Roy, a seasoned documentary filmmaker who has also worked on music videos and short films, was recently recognized by the Communication Division of the Association for Education in Journalism and Mass Communication (AEJMC) in the Creative Research Competition for her new film, “Musical Mangrove,” a documentary about efforts to save the world’s largest mangrove forest, the Sundarbans, which is shared between India and Bangladesh. The film showcases the artists and musicians of both countries as they work toward a shared goal of using their gifts to drive environmental awareness. The region depicted in Roy’s documentary is also home to the Royal Bengal tiger, a creature that should be familiar to many UofM faithful as the University’s longstanding mascot.

“All of the faculty were very excited about her work during the interview process,” Atkins-Sayre says of Roy, who earned a PhD in communication studies while pursuing documentary work. “She studies the concept of environmentalism through several lenses, including through traditional research as well as film.”

As a rare instructor who is adept in communication studies and filmmaking disciplines, Roy contributes to both sides of the department in the form of courses on audio production and media criticism. In both cases, she encourages students to be more aware of the world around them and be present in what’s happening in their communities.  

“Visual creativity is something that almost everyone can relate to or become involved in one form or another,” she says. “However, using your ears in such a way is something many people are not familiar with. Adapting from Professor Appleby's syllabus in my audio production classes, I ask students to do things like recreate existing background scores from movies and tell stories through sound.”

Lang, whose focus on narrative films presents a different kind of creativity compared to his  documentary-focused predecessors, recently served as producer on the quirky horror flick “Chompy and the Girls,” (which saw a one-week theatrical run in Memphis through Malco Theatres) as well as co-writer and director for a drama titled “Stay With Me.”

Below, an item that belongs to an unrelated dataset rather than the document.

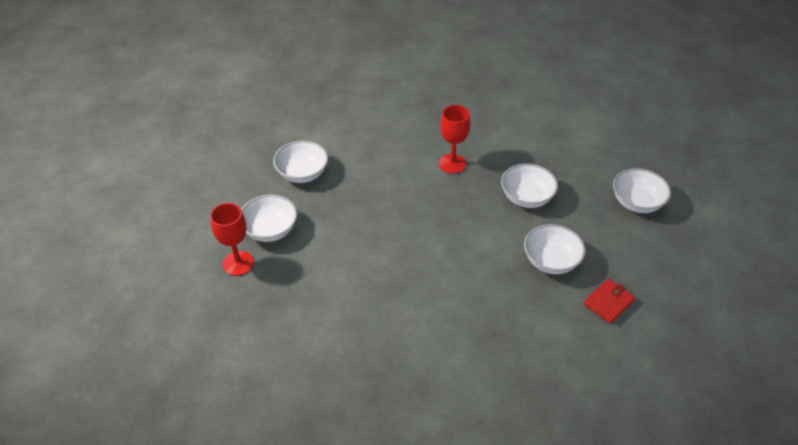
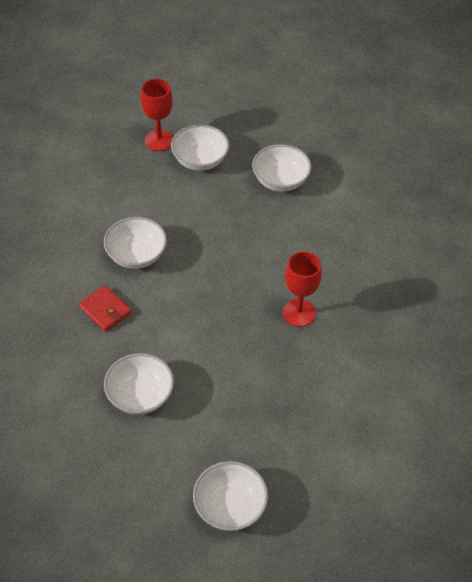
camera: 90 degrees right, 5 degrees up
white bowl [501,164,558,208] -> white bowl moved to [104,217,167,269]
red wallet [583,279,635,324] -> red wallet moved to [78,285,132,332]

“I have worked in independent film production for about 20 years,” he says. “During that time, I have filled nearly every role on the set: writer, producer, actor, director, you name it. After I spent about five years working in Los Angeles, I felt like I had been in the trenches long enough that I could share some of what I knew and pursue a career in teaching.”

Lang teaches courses on screenwriting, directing and producing, with the latter standing out as a big area of emphasis in his own career.

“I have produced about 40 films, including feature films, short films, TV pilots, web series, that sort of thing,” says Lang. “But it’s the entrepreneurial process that I really try to include in the work I do these days.”

Lang’s producing[R(4]  classes offer a healthy emphasis on crowdsourcing and crowdfunding practices that have become prevalent in modern filmmaking, granting students the opportunity to work as support staff in live crowdfunding campaigns for real filmmakers. This spring, he hopes to help fund the debut narrative film by the Benjamin L. Hooks Institute for Social Change through MomentUM, the University of Memphis’ very own crowdfunding platform. In addition, Lang was recently named as the first-ever Faculty Entrepreneur Fellow of the Crews Center for Entrepreneurship.

“I’ve been working in crowdfunding since 2010 and it is absolutely the future of independent film,” says Lang. “This crowdfunding course is the only semester-long film course in the United States and it has the potential to do great things.”

In the fall of 2021, Lang and Roy received a Communities of Research Scholars (CoRS) grant from the University of Memphis, which will help fund a master class series sponsored by the Department of Communication & Film and MVP3 Film Studio.